Sampling from power law likelihood

Hello Everyone,
I am new to PyMC and am getting used to the modeling framework. As an example problem, I want to infer the parameters of a power law distribution by sampling from the likelihood function. In particular I am following this paper. Fitting scale free distributions in itself is tricky thing, however, here I intend to have a naive implementation of sampling methods in PyMC. The code I wrote is below :

# you will need the powerlaw package to generate data
!pip install powerlaw

import pymc as pm
import pytensor as pt
import arviz as az
import matplotlib.pyplot as plt 
# %matplotlib inline ## if using the notebook

simulated_dist = pw.Power_Law(xmin=0.5,parameters=[2.5])
test_data = simulated_dist.generate_random(1000)
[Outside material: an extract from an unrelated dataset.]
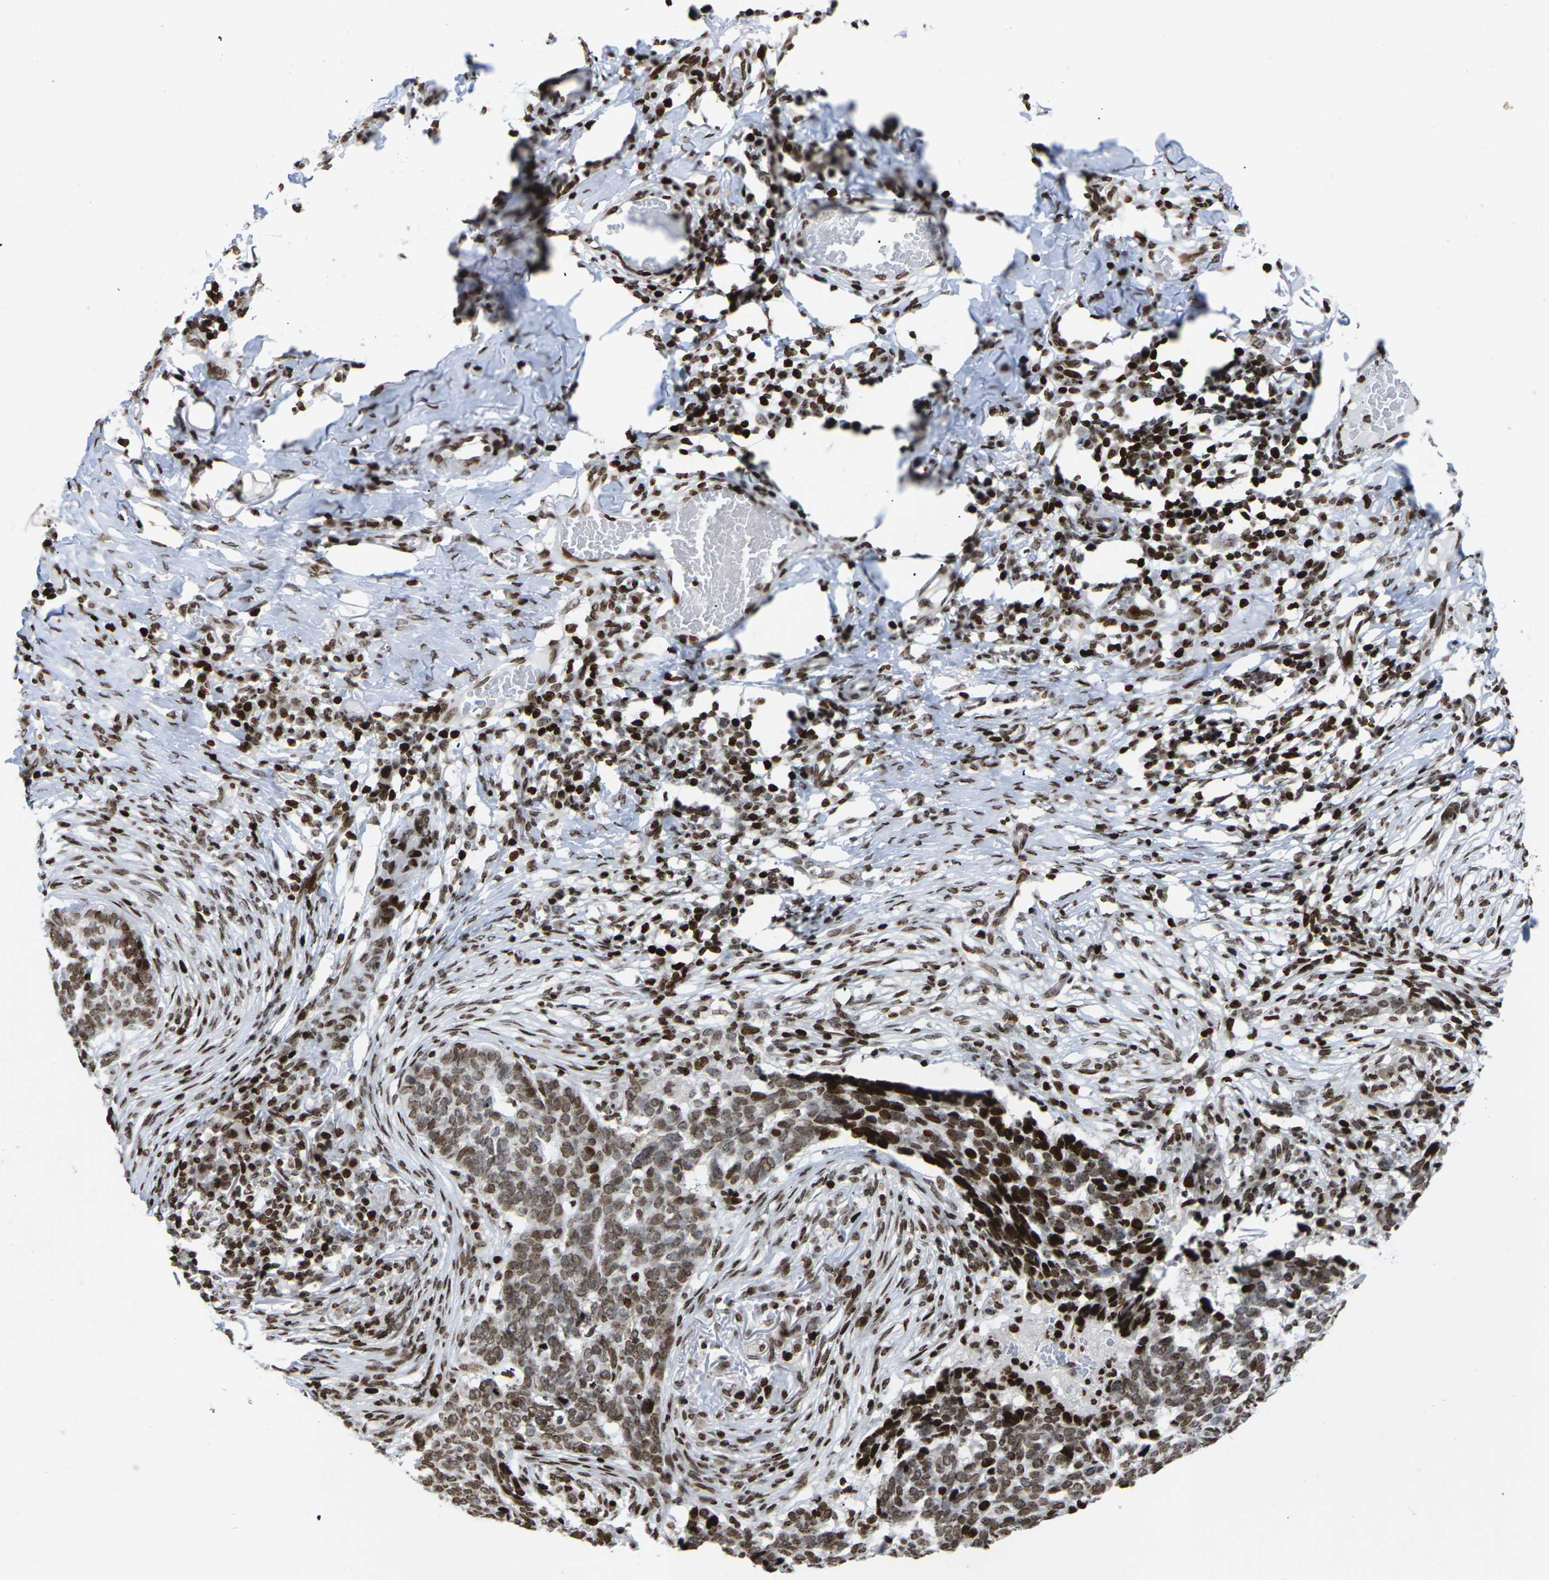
{"staining": {"intensity": "strong", "quantity": ">75%", "location": "nuclear"}, "tissue": "skin cancer", "cell_type": "Tumor cells", "image_type": "cancer", "snomed": [{"axis": "morphology", "description": "Basal cell carcinoma"}, {"axis": "topography", "description": "Skin"}], "caption": "Tumor cells exhibit strong nuclear staining in about >75% of cells in skin basal cell carcinoma.", "gene": "H1-4", "patient": {"sex": "male", "age": 85}}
with pm.Model() as powerlaw_model:
    
    def custom_func(p1,gamma,xmin):
        ## this is equation (B4) from the paper shared above

        return (pt.tensor.log(gamma-1)-pt.tensor.log(xmin)-gamma*pt.tensor.log(p1/xmin)).sum()

    gamma = pm.Uniform('gamma',1,4)
    xmin = pm.Uniform('xmin',0.1,1)
    
    power_law = pm.DensityDist('power_law',gamma,xmin,logp=custom_func,observed=test_data)

with powerlaw_model:
    
    step = pm.Metropolis()
    samples = pm.sample(1000,step=step,chains=3) 
    

This gives me the following output :

As we see this is not what I expect. We expect x_{min} = 0.5 and \gamma = 2.5. Can someone point out what I am doing wrong. I am sure it’s something really stupid. Thanks in advance :slight_smile:

It looks like there’s a typo in the log-likelihood formula. In B4, there is a summation only over the final term.

Also why use Metropolis? I’m pretty sure NUTS should be able to fit this model.

1 Like

Hi… Thanks for pointing out the error. Indeed the sum should be only on the last term and the first two terms should be multiplied by the size of the sample n. I thought by doing a sum on the entire term it should be incorporated. However, I made the changes and used NUTS instead as below.

simulated_dist = pw.Power_Law(xmin=0.5,parameters=[2.5])
test_data = simulated_dist.generate_random(1000)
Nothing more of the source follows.